Without waiting for a reply, my hands returned to the ground. Rising to my knees, I sucked up the pain of the rubble digging into my skin as I swept my hands in circles again.
“Can you hear that?” Alex asked, her head close to mine, but I didn’t need to pause and listen; I hadn’t stopped hearing the low rumble which had been close at hand these past few days. “The camera’s a mess,” she added, but I’d already guessed as much from the shattered glass covering the ground.
“We need to find a way out,” I said when I heard her fingers fumbling with the camera. “Let’s go. Leave it,” I added, as my hand found her warmth.
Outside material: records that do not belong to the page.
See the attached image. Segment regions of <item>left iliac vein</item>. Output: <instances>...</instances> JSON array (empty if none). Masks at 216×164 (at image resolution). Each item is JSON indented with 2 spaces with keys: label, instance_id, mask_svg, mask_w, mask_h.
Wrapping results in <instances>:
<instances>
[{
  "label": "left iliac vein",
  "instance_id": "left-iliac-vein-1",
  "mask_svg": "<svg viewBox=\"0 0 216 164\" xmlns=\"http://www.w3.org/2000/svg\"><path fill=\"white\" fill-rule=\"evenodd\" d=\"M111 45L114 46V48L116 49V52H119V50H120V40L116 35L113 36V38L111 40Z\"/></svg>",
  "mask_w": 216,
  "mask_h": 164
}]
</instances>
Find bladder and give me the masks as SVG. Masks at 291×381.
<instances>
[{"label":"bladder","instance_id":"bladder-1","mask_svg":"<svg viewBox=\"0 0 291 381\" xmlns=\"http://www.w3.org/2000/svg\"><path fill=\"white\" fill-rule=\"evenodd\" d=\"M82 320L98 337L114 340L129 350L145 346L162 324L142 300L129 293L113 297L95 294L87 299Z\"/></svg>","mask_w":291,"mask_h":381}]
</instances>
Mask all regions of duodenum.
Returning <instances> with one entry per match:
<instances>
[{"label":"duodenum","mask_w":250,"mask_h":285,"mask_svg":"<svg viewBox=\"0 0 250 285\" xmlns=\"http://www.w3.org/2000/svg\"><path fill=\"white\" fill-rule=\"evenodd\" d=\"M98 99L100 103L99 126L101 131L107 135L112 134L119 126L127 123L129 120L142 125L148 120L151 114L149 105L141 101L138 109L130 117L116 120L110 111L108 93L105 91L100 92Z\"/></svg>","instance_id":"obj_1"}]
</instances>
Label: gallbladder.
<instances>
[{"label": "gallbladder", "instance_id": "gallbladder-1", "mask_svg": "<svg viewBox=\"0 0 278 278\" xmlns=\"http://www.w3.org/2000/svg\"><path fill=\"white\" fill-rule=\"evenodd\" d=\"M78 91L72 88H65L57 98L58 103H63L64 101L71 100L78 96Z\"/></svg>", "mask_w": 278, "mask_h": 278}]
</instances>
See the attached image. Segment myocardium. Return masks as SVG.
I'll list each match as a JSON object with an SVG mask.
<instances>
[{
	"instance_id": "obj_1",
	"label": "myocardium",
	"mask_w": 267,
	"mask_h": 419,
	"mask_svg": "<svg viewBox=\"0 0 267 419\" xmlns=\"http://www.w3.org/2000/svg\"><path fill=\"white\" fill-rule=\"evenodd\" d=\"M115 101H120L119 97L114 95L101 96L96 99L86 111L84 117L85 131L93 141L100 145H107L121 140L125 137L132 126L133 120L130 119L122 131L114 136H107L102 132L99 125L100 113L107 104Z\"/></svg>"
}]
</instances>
Letting me pull her up as I stood, I kept my hand tight in hers and she followed. Leading her to the right and away from the noise, I pushed my other hand out in search of some part of the structure to use as a guide. I didn’t want to go back up the stairs knowing the many more creatures waiting above, or the jets ready to rain down their destruction. I had to hope we could find another way out before the creature with us caught up. Before it found Alex.
A breeze washed across my face, carrying with it the stench of sewers laden with a heavy growl growing nearer.
We weren’t done for yet. We had time, according to the sound at least. Still my feet hurried when I couldn’t feel anything as I reached out, racing away from the animal noise.
Alex didn’t speak, but with my hand still in hers and to the sound of her steps in time with mine, I pushed us quicker for fear of whatever followed would catch us; for fear of it sinking its teeth into her flesh. The fear much greater than of running into a wall, or the desperation of our blindness in this terrible place.